Yesterday I was cleaning up and found two kip bellies and a core that I had cut out a while ago. So yesterday I plaited them and I’m making a 9 foot bullwhip. I also cut out the 12 plait overlay and sometime today I’ll probably do all the strand prep for it.
It’s been a while since I’ve made a 12 plait kip (or any cowhide) bullwhip. There’s been a couple of whipmakers lately that have been saying that kangaroo is overpriced and kip is just as good. Personally I disagree with that, and I think kangaroo is a superior material for making a whip. Maybe making this bullwhip will change my impression of kip…but probably not.
Now I’m not saying that a bullwhip made from kip is a bad whip, it’s just not as good as a kangaroo whip. If feel like I need to add a disclaimer to the above statement. A kangaroo whip made by a horrible whipmaker will not be as good as a kip whip made by a great whipmaker. Give me the choice of two whips made by to equal whipmakers, one is kip and the other is roo…I’ll pick the roo everytime!
The main advantage with kip is that it’s cheaper than kangaroo…but is it? A side of kip about 17 square feet is about $60-$80 depending on quality. A roo hide is about 7 square feet and about $60-$80. So you buy in cost is the same, but you get about twice as much leather from a side of kip.
Next you figure that when you trim a roohide you don’t trim off very much of the hide, just the ragged edges. On a side of kip you end up cutting off most of the belly of the side of leather, the neck and any branding that might be on the hide. You you are losing a couple of square feet of the side just in trimming!
Now you figure that a kangaroo hide is generally drum stuffed (meaning it has oils and dressing worked into the hide at the tannery) while a side of kip isn’t, so you need to grease it yourself. While greasing a side of kip isn’t very hard or expensive, it does take a bit of time and adds an extra step to the preparation of the whip.
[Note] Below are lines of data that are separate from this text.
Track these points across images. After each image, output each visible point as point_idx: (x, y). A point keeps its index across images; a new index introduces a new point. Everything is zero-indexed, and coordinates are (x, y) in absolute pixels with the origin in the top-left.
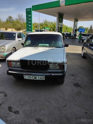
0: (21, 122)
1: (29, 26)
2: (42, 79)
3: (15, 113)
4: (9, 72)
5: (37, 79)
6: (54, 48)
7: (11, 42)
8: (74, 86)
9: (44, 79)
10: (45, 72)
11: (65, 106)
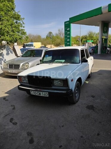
0: (15, 132)
1: (68, 40)
2: (46, 96)
3: (14, 124)
4: (20, 87)
5: (42, 95)
6: (68, 64)
7: (36, 59)
8: (86, 109)
9: (48, 96)
10: (50, 89)
11: (63, 126)
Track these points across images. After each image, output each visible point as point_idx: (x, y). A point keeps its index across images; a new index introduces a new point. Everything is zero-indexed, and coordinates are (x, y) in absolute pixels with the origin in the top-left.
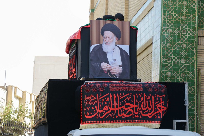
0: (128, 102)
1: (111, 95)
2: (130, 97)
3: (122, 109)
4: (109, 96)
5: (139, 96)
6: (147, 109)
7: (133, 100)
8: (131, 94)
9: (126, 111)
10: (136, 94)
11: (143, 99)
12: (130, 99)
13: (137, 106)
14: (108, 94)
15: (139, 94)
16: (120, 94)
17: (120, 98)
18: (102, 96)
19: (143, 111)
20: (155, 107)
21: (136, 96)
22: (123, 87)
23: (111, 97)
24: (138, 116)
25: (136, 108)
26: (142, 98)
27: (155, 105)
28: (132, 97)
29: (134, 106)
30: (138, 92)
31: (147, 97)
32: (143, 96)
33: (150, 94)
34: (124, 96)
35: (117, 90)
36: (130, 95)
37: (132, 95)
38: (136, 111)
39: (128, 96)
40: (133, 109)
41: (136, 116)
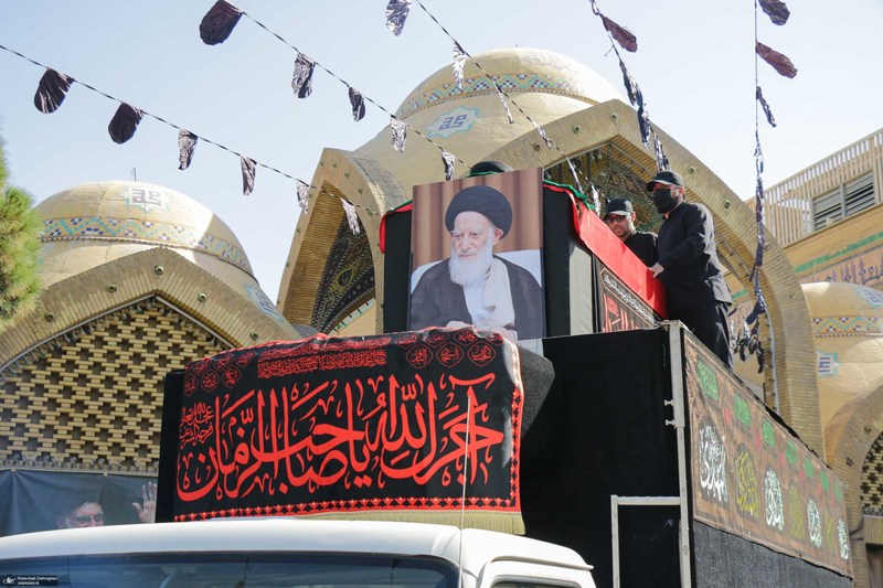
0: (322, 418)
1: (260, 395)
2: (331, 398)
3: (303, 452)
4: (253, 402)
5: (368, 388)
6: (406, 446)
7: (344, 408)
8: (335, 382)
9: (318, 459)
10: (358, 382)
11: (387, 400)
12: (332, 406)
13: (359, 435)
14: (252, 393)
15: (370, 381)
16: (295, 390)
17: (291, 403)
18: (232, 402)
19: (389, 456)
20: (441, 433)
21: (355, 390)
22: (307, 356)
23: (261, 403)
24: (368, 481)
25: (359, 445)
26: (383, 395)
27: (440, 424)
28: (341, 395)
29: (350, 435)
30: (365, 373)
31: (403, 389)
32: (384, 387)
33: (417, 376)
34: (307, 393)
35: (283, 372)
36: (331, 386)
37: (341, 387)
38: (361, 458)
39: (324, 395)
40: (343, 447)
41: (358, 482)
So you are losing money in time that it takes to grease the side of kip.
Kip is also thicker than kangaroo, so you’ll need to split down the strands of your whip if you want to use the stanard two bellies and two bolsters construction for your whip (or you’ll end up with a whip as thick as Hulk Hogan’s biceps). You can skip the splitting if you are doing a whip that’s a lower plait count. Also remember that splitting down also adds another step (and time) to the whipmaking process.
Everyone says that cowhide handles abrasion better than kangaroo, so you can use the whip on concrete. Some cowhide handles abrasion better (like latigo) but kip doesn’t. Kip will last a bit longer on concrete than kangaroo because it’s thicker, not because of any special property of the leather. I use a 4 foot kangaroo bullwhip on concrete all the time when performing at festivals and fairs and I’ve had it for 5 or 6 years. I use this whip on concrete because I have to, I don’t like to use it on concrete, but it’s either that or cut out 10 minutes from my show. As a general rule you shouldn’t crack any whip over concrete or abrasive surfaces…no matter what it’s made out of!! I can’t think of any reputable whipmaker that would encourage you to use their whip on concrete.
Finally some people say that kip is as strong as kangaroo…I strongly disagree with that! There’s a reson that Chris Barr chose to use kangaroo for his 72 plait award winning stock whip!
There’s also a reason you don’t see 24 pait whips made in kip. You can’t get strong, fine strands out of kip.
So at this point you might be asking me why I’m making a 12 plait kip bullwhip? I’m hoping that making it will change my mind or opinion of using kip.